2.1. Het plangebied is een deelgebied van Overamstel dat de raad wil transformeren van een traditioneel werkgebied naar een gemengd grootstedelijk woon-werkgebied. Het plan heeft betrekking op het zuidelijke deel van Overamstel waar de raad geen woningbouw toestaat - met uitzondering van de aanwezige woonboten in de Duivendrechtse Vaart - maar nadrukkelijk de werkfunctie wil behouden met intensivering van het ruimtegebruik.
2.2. De Vereniging Woonboten heeft ter zitting haar beroep tegen het plan beperkt tot de planonderdelen die een verplaatsing van de woonboten nr. 24 en nr. 42 noodzakelijk maken en die het gebruik van de tuinen op de oever beperken in die zin dat de bouw van schuurtjes niet is toegestaan.

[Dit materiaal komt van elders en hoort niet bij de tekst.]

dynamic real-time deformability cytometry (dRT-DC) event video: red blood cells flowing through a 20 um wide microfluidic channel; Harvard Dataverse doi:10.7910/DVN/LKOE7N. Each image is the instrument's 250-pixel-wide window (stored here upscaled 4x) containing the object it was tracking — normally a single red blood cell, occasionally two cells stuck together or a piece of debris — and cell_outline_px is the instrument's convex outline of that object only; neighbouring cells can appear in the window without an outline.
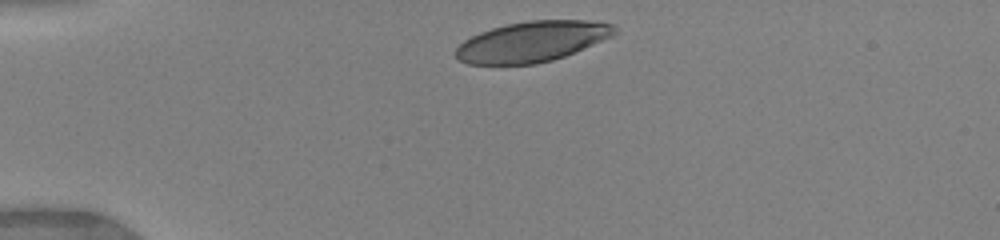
{"species": "human", "species_latin": "Homo sapiens", "temperature_condition": "warm", "stored_images_in_passage": 4, "camera_frame_rate_fps": 3000, "um_per_image_px": 0.085, "donor": {"sex": "female"}, "frame": {"image": 1, "passage_image": 1, "time_ms": 0.0, "image_size_px": [1000, 240], "cell_outline_px": [[616, 36], [564, 56], [552, 60], [536, 64], [468, 64], [460, 60], [456, 56], [456, 48], [464, 40], [480, 32], [492, 28], [508, 24], [528, 20], [588, 20], [616, 24]], "centroid_in_image_um": [45.29, 3.52], "position_along_channel_um": 39.7, "area_um2": 37.57}}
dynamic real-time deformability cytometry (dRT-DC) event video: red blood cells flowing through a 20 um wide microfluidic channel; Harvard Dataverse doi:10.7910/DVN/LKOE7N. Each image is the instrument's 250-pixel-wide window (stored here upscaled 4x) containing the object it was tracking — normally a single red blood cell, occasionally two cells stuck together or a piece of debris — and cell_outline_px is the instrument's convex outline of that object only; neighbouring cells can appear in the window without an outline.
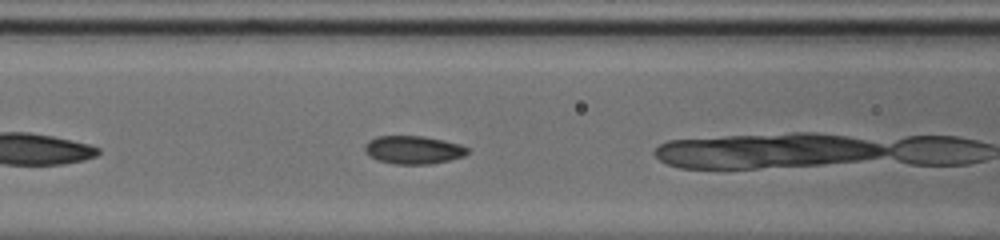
{"species": "common noctule bat (a hibernating species)", "species_latin": "Nyctalus noctula", "temperature_condition": "cold", "stored_images_in_passage": 15, "camera_frame_rate_fps": 3000, "um_per_image_px": 0.085, "animal": {"sex": "male", "body_mass_g": 20.0, "forearm_length_mm": 53.3}, "frame": {"image": 1, "passage_image": 11, "time_ms": 3.333, "image_size_px": [1000, 240], "cell_outline_px": [[468, 152], [464, 156], [432, 164], [396, 164], [376, 160], [364, 152], [364, 144], [368, 140], [376, 136], [424, 136], [444, 140], [460, 144], [468, 148]], "centroid_in_image_um": [35.1, 12.73], "position_along_channel_um": 131.5, "area_um2": 16.99}}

Zij betoogt dat op de verbeelding een aanduiding ontbreekt die verplaatsing van die woonboten mogelijk maakt. Verplaatsing van de woonboten dient naar haar mening in elk geval op vrijwillige basis te geschieden.
Wat betreft de beperking van het gebruik als tuin van een gedeelte van de oever acht zij de motivering van de raad dat een schuurtje het zicht op het water wegneemt, niet voldoende draagkrachtig. Zij betoogt dat de schuurtjes vóór de woonboten staan en niet hoger zijn dan de woonboten. Derhalve zal naar haar mening het doorzicht naar het water niet worden belemmerd. Zij acht de aanwezigheid van een schuurtje noodzakelijk om daarin tuingereedschap, afvalcontainers, trappen en fietsen te bergen. Deze spullen in de openbare ruimte zetten, werkt naar haar mening 'verrommeling' in de hand.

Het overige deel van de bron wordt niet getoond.